INSTRUCTIONS TO FOLLOW → For each statement marked (a), (b), and (c), say whether the McCully Street Bridge text agrees with it, answering yes or no and quoting the words from the text that decide it. (a) The new bridge was built entirely from scratch, with no parts of the earlier bridge reused. (b) The bridge carries six lanes of vehicular traffic. (c) Construction of the bridge began in 1957.

PASSAGE TO READ →
▬▬▬▬▬▬

Bridge in Honolulu, Hawaii

The McCully Street Bridge is a vehicular and pedestrian bridge in Honolulu, Hawaii, that carries McCully Street across the Ala Wai Canal near the entrance of Waikiki. Opened in 1959, it is one of three primary bridges connecting Waikiki to the McCully–Mōʻiliʻili area. The bridge replaced a narrower, older structure to accommodate growing traffic demand during the late 1950s.

== History ==
The original bridge at this location was a narrow two-lane wooden structure built shortly after the dredging of the Ala Wai Canal in the 1920s. With increasing traffic into Waikiki, the old bridge was deemed inadequate by the 1950s. Plans for a new, expanded bridge were approved in 1957 by the Territorial government of Hawaii. Construction began in 1958, and the bridge opened to traffic in early 1959.

The project reused existing concrete piers from the earlier bridge. The contractor was John L. Young Construction & Engineering Company. The bridge played a role in alleviating traffic congestion into Waikiki and reflected infrastructure modernization efforts as Hawaii approached statehood.

== Design and characteristics ==
The McCully Street Bridge is a seven-span reinforced concrete slab structure. Its total length is approximately 166 ft, with a width of about 70 ft. The bridge carries six lanes of vehicular traffic and includes sidewalks on both sides for pedestrians.

The design is functional and utilitarian, representative of mid-20th-century public infrastructure.

== Renovations and improvements ==
In 2004, the City and County of Honolulu undertook structural rehabilitation of the bridge, including deck repairs and upgrades to railings and sidewalks.

In 2017, the bridge underwent further maintenance involving lane closures to address concrete spalling and minor structural repairs. Work was scheduled during off-peak hours to reduce traffic disruptions.

In 2016, the Ala Wai Complete Streets Implementation Report proposed modifications to improve pedestrian and bicycle access. Recommendations included narrowing vehicle lanes and removing the southbound right-turn slip lane onto Ala Wai Boulevard.

▬▬▬▬▬▬

[Collected data]

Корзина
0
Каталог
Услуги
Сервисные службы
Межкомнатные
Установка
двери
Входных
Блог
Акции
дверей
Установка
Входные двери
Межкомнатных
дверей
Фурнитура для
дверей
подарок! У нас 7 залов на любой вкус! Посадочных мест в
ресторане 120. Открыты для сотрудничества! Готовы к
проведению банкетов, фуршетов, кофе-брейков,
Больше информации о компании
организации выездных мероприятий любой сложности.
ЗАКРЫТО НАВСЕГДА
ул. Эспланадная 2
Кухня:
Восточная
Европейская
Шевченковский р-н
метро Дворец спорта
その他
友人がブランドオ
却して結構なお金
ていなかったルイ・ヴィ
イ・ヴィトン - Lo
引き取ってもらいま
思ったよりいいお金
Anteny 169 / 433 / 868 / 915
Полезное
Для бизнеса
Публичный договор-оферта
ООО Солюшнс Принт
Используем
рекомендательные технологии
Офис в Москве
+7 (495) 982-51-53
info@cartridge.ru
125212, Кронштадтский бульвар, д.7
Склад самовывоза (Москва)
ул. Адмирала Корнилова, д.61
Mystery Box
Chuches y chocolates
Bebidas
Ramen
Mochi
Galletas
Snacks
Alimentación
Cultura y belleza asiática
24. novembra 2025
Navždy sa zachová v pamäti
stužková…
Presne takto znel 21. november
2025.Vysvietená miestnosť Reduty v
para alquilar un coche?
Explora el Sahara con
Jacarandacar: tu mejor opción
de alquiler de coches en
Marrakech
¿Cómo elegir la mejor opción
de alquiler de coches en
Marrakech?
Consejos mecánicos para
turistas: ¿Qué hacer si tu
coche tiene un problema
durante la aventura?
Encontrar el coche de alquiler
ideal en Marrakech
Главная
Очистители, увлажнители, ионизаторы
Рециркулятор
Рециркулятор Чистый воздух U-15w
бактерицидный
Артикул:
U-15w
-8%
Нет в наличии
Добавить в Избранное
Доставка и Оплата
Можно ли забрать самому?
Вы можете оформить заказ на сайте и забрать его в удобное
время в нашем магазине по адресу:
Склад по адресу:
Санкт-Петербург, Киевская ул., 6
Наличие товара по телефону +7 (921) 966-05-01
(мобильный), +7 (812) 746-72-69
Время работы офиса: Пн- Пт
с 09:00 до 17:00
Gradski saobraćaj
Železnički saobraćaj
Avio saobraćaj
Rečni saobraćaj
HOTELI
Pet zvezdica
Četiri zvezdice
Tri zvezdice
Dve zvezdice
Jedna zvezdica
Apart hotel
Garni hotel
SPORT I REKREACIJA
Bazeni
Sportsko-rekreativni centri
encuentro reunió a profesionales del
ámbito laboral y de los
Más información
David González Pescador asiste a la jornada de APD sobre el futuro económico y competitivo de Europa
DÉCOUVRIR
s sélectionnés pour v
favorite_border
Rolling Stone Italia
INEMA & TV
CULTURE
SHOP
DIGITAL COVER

▬▬▬▬▬▬

SOLVED PROBLEM →
(a) No: "The project reused existing concrete piers from the earlier bridge."
(b) Yes: "The bridge carries six lanes of vehicular traffic"
(c) No: "Construction began in 1958"